[[ DATA EXTRACT, beginning ]]

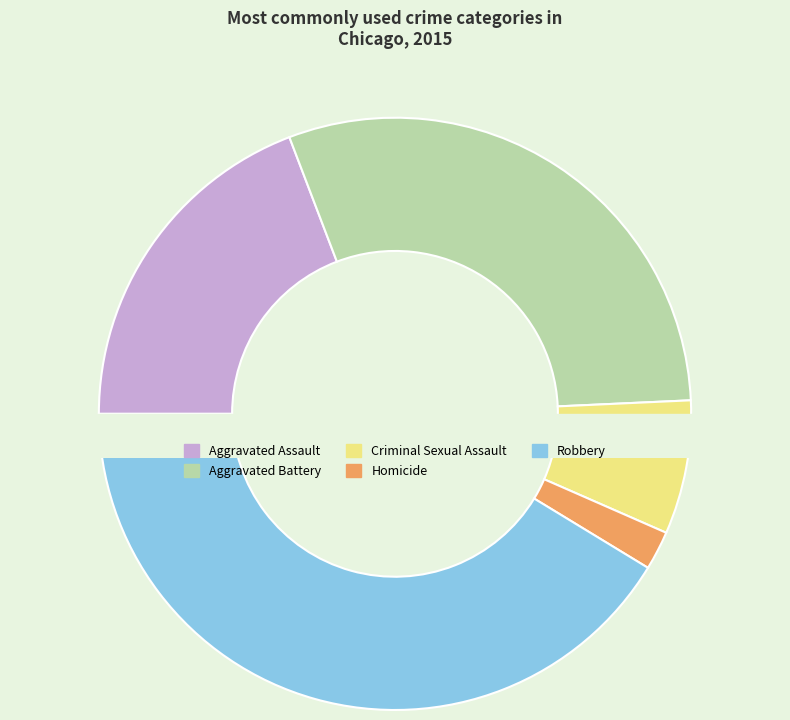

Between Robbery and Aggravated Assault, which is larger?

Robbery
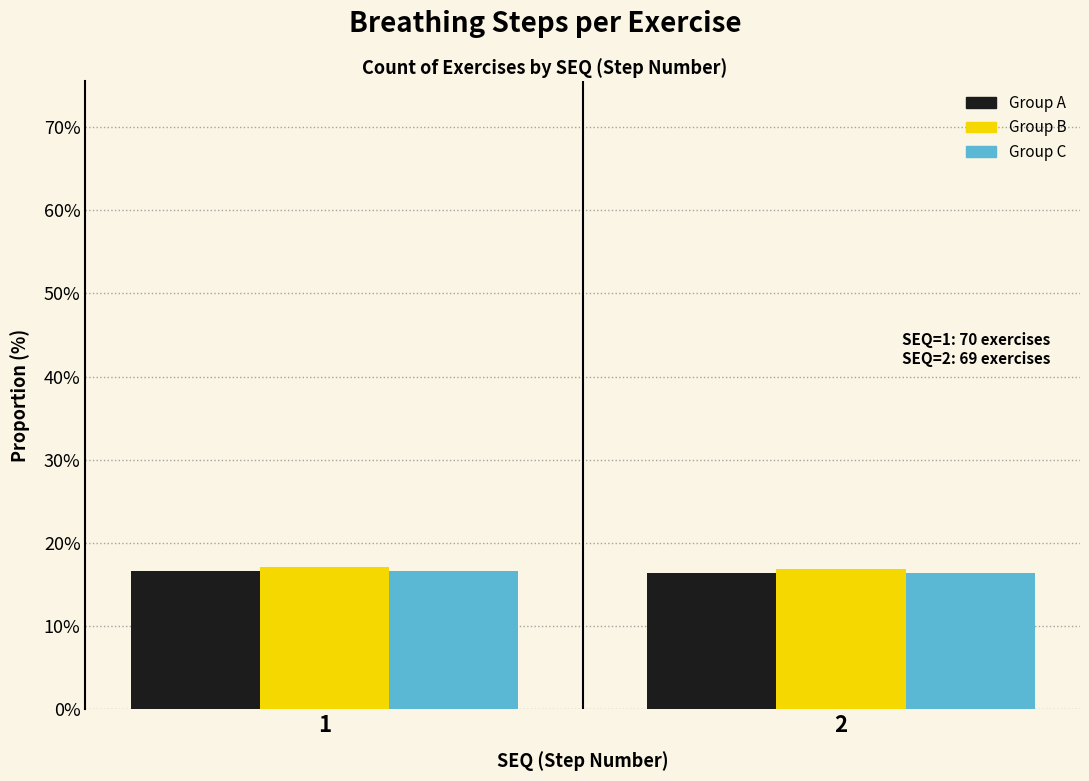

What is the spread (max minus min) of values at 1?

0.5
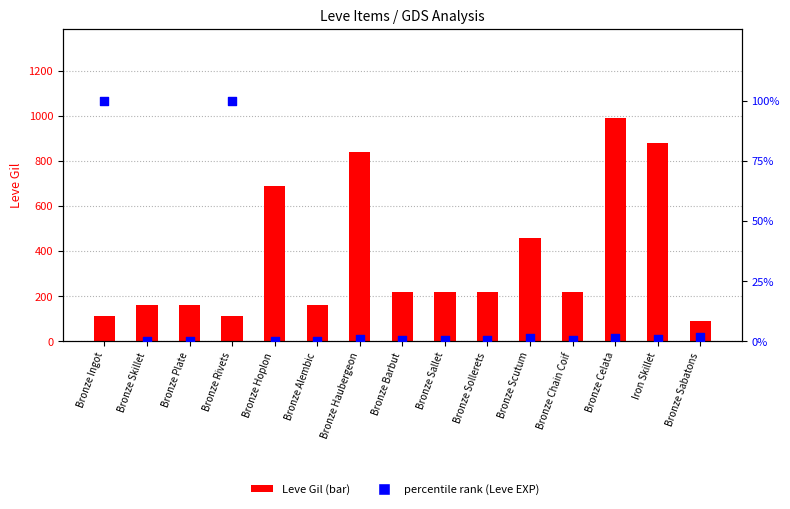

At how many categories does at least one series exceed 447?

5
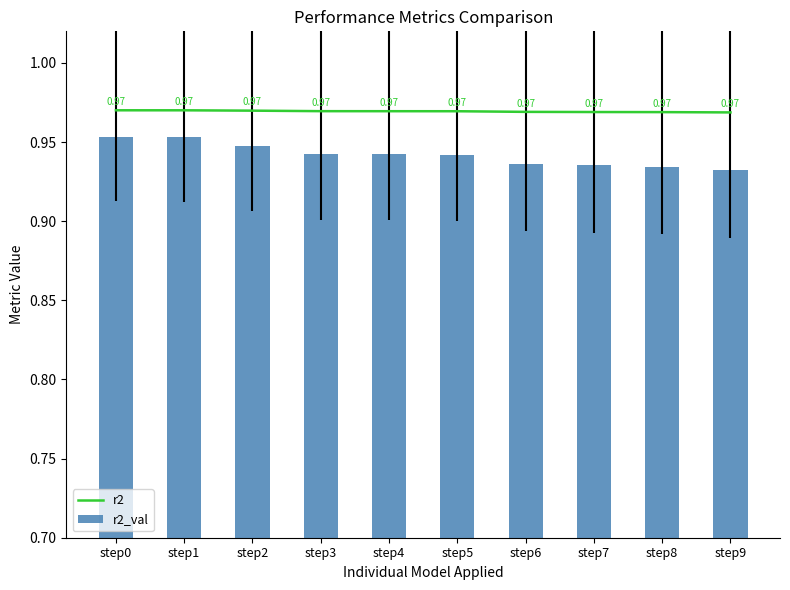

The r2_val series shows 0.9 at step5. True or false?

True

[[ DATA EXTRACT, end ]]
[[ DATA EXTRACT, beginning ]]

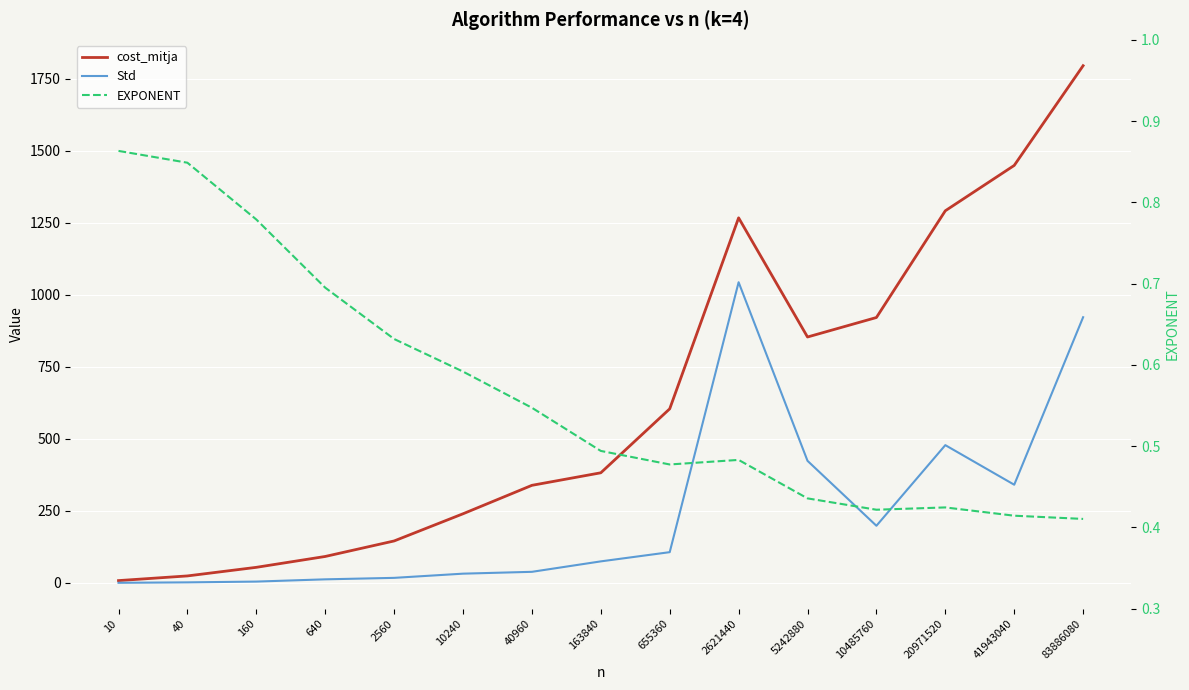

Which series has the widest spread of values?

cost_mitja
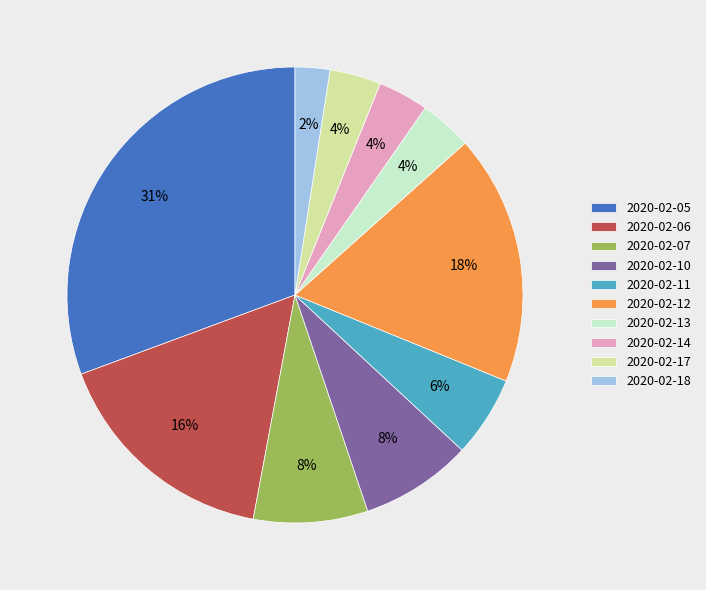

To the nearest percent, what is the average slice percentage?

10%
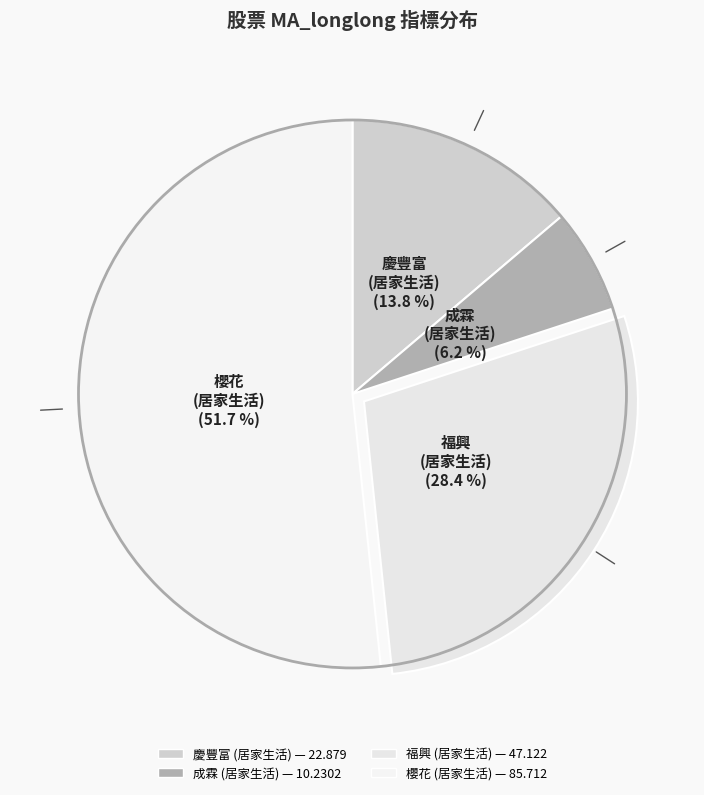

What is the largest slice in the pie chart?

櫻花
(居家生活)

[[ DATA EXTRACT, end ]]

▶ _HOW TO COMPLETE THIS TASK_
Count the lines in the listing above that contain the word "slice". Reply with the number only.

▶ _THE ANSWER_
2